ESA has selected Ariane-5 to launch its latest communications satellite, Artemis, that will play a vital role in developing future European and global communications systems.
Artemis was originally scheduled for launch on a Japanese H-IIA rocket under a cooperative agreement with the Japanese space agency, NASDA. However, development delays with the launcher meant a review of launch options by ESA during the second half of 2000.
As a result Artemis was switched to Europe’s Ariane-5 and is now scheduled for launch as a co-passenger with INSAT 3C in the late summer of this year. The completed satellite is currently in storage awaiting shipment to the French Guiana launch site.
During a planned lifetime of 10 years, Artemis will test and develop operations in new areas of telecommunication and navigation, and also initiate a European data-relay system – a means of satellite to satellite communication.

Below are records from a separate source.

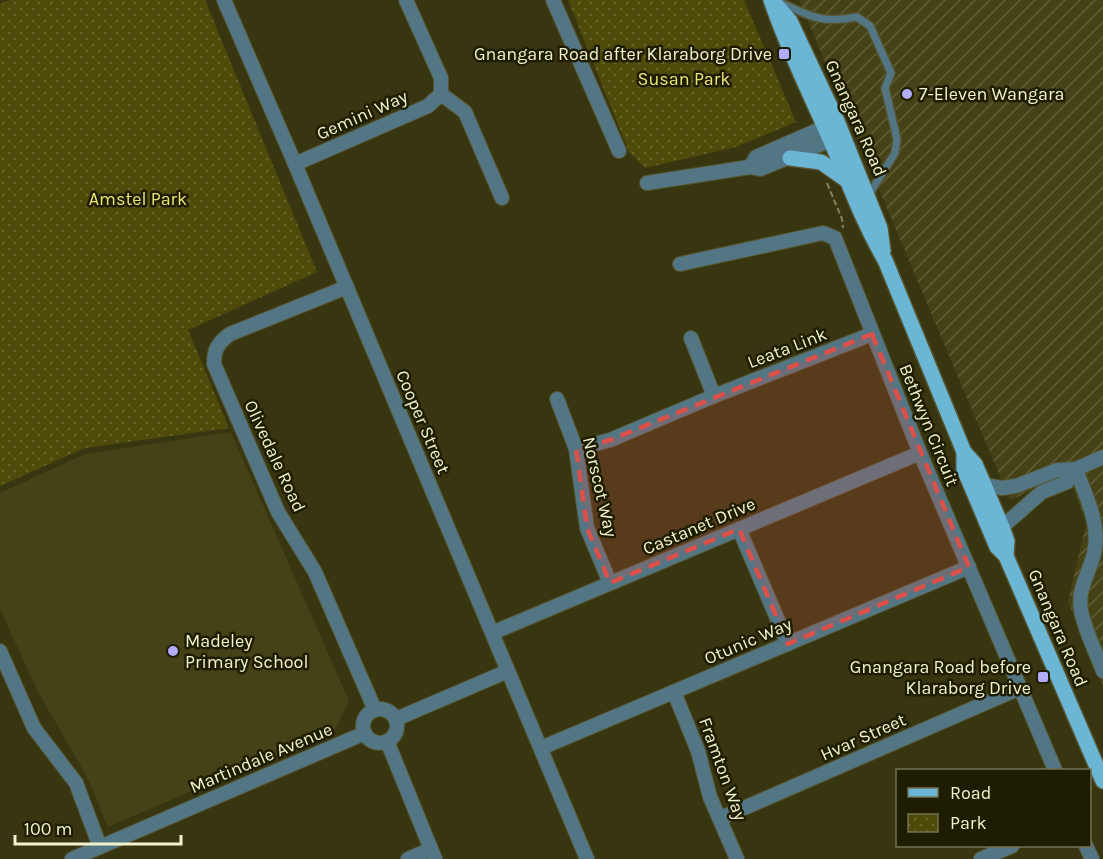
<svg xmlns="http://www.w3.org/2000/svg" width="1103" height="859" font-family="Karla,sans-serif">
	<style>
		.built { fill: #444216 }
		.industrial { fill: url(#industrial-furrows) }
		.park { fill: url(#park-dots) }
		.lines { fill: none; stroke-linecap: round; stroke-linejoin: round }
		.lane-casing { stroke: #56542e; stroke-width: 10 }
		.street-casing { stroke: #56542e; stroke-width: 16 }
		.primary-casing { stroke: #56542e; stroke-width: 18 }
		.path { stroke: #83825c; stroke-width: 2; stroke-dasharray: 6 3; stroke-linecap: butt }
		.lane { stroke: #537685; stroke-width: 7 }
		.street { stroke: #537685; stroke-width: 14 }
		.primary { stroke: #6bb6d5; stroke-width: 15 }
		.marked { fill: #dc5049; fill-opacity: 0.2; stroke: #dc5049; stroke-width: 4.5; stroke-dasharray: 12 8; stroke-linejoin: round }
		.poi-dot { fill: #b1adfa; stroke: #1f1d01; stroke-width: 2 }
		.labels { text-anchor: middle; stroke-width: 5; stroke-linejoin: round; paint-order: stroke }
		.poi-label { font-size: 18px; fill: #f3f2ce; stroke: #1f1d01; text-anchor: end }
		.park-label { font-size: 18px; fill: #eae477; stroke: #1f1d01 }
		.street-label { font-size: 18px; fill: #f3f2ce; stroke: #1f1d01 }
	</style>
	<defs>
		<pattern id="industrial-furrows" width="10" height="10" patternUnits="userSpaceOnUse" patternTransform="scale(1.5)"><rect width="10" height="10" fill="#444216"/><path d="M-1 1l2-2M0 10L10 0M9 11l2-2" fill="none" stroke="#5f5e37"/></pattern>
		<pattern id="park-dots" width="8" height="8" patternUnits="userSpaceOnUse" patternTransform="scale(1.5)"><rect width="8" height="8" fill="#4e4a09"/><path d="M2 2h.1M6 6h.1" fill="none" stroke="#68652c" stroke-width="1.8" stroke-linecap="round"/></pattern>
	</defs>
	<rect width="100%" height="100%" fill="#383610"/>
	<polygon class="built" points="231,432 349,701 335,730 108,827 86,775 38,692 0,609 0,493 85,454"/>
	<polygon class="industrial" points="799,0 1103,0 1103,686 1068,602 1086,523 1069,476 1010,500"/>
	<g class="park">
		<polygon points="10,0 205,0 317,272 188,330 229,428 85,448 0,486 0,4"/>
		<polygon points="568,0 744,0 796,122 736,147 645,168 629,152"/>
	</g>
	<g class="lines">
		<defs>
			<path id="lane" d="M779 2C810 16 821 24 857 17L870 26 891 73 885 88 897 139 895 153 868 196"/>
			<g id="street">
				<polyline points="224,0 295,164 587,859"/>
				<polyline points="553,0 619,151"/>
				<polyline points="441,94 465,112 502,198"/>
				<polyline points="295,164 428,106 441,94 441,78 406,0"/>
				<polyline points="750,167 756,157 834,123"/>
				<polyline points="647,183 750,167 760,169 841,136"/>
				<polyline points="680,264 823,233 835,238 920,453 1055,770"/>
				<path d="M347 287 230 334C218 343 214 349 214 364L278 512 315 572 375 710"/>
				<polyline points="691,338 714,396"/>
				<polyline points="557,399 576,449 587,528 610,583"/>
				<polyline points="576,449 610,440 714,396 872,334"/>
				<path d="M1076 469C1085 495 1101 524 1094 553 1090 572 1077 589 1081 610 1084 629 1096 652 1103 671"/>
				<polyline points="984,485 1002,488 1016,486 1057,470 1076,469 1103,457"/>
				<polyline points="1002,527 1042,492 1067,482 1076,469"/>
				<polyline points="739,529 788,644"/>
				<polyline points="492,633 920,453"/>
				<polyline points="0,651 34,728 76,783 100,847"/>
				<polyline points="674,692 698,751 710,797 737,859"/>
				<circle cx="380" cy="726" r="17"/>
				<polyline points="396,719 508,671"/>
				<polyline points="387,741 435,859"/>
				<polyline points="541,748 969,567"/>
				<polyline points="721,818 1020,688"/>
				<polyline points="1086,846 1092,859"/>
				<polyline points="72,859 365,733"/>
				<polyline points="408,859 431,849"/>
				<polyline points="981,859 1012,846"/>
			</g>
			<g id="primary">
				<path d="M771 0C787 48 810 93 830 139 848 180 862 221 885 260L964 452 975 464 1002 527 1007 541 1006 556"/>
				<polyline points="776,5 790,21 837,121 880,228 883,251"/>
				<polyline points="790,158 821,162 848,181"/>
				<polyline points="964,452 964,469 997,547 1006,556 1103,781"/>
			</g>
		</defs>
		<use href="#lane" class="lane-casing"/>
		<use href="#street" class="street-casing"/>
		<use href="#primary" class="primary-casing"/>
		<polyline class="path" points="827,183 842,219 843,228"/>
		<use href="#lane" class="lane"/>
		<use href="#street" class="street"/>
		<use href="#primary" class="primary"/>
	</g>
	<path class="marked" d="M872 334 969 567 788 644 739 529 610 583 587 528 576 449 610 440Z"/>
	<g class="poi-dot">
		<rect x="778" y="48" width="12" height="12" rx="3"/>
		<circle cx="907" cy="94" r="6"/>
		<circle cx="173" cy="651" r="6"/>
		<rect x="1037" y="671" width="12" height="12" rx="3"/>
	</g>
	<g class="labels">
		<g class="poi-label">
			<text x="772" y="60">Gnangara Road after Klaraborg Drive</text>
			<text x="919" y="100" text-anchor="start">7-Eleven Wangara</text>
			<text x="185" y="647" text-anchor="start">Madeley<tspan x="185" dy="21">Primary School</tspan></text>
			<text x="1031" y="673">Gnangara Road before<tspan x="1031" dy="21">Klaraborg Drive</tspan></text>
		</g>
		<g class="park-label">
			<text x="684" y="85">Susan Park</text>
			<text x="138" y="205">Amstel Park</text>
		</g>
		<g class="street-label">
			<text transform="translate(362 115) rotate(-24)" y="6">Gemini Way</text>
			<text transform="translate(856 118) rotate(66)" y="6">Gnangara Road</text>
			<text transform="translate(787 348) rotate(-21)" y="6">Leata Link</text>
			<text transform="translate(423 422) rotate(67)" y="6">Cooper Street</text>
			<text transform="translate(929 425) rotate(68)" y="6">Bethwyn Circuit</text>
			<text transform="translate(275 456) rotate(65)" y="6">Olivedale Road</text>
			<text transform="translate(600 487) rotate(77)" y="6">Norscot Way</text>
			<text transform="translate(699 526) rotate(-23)" y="6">Castanet Drive</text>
			<text transform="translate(1058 628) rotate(67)" y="6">Gnangara Road</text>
			<text transform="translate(748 641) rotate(-23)" y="6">Otunic Way</text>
			<text transform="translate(863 737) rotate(-24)" y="6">Hvar Street</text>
			<text transform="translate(261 758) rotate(-23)" y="6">Martindale Avenue</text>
			<text transform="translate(723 769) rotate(70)" y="6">Framton Way</text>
		</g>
	</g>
	<rect x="896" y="769" width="195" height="78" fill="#1f1d01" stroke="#747253" stroke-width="1.5"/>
	<rect x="908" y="788" width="30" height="9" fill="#6bb6d5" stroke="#747253" stroke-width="1.5"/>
	<text x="950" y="799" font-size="18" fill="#f3f2ce">Road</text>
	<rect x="908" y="814" width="30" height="18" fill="url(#park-dots)" stroke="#747253" stroke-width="1.5"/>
	<text x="950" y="829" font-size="18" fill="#f3f2ce">Park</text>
	<path d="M15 835v9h166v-9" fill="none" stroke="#f3f2ce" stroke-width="3"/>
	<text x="24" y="835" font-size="18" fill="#f3f2ce" stroke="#1f1d01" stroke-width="4.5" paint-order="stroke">100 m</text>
</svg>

Artemis has three specific goals:
to provide voice and data communications between mobile terminals, mainly for cars, trucks, trains or boats in remote areas of Europe and North Africa, and the Atlantic
to broadcast GPS-like navigation signals compatible with those from United States GPS (Global Positioning Satellite) and Russian GLONASS satellites
- to provide high data rate communication links directly between satellites in Earth orbit
ESA’s Artemis programme manager, Gotthard Oppenhauser, said: “Artemis is going to have a major impact on the development of new telecommunications services over the next decade.
“The difficulties with the Japanese launcher meant we realistically had to look for an alternative in order not to delay the Artemis launch further. The spacecraft was originally built for launch on Ariane so it meant we could make the switch to an Ariane-5 without any design changes.”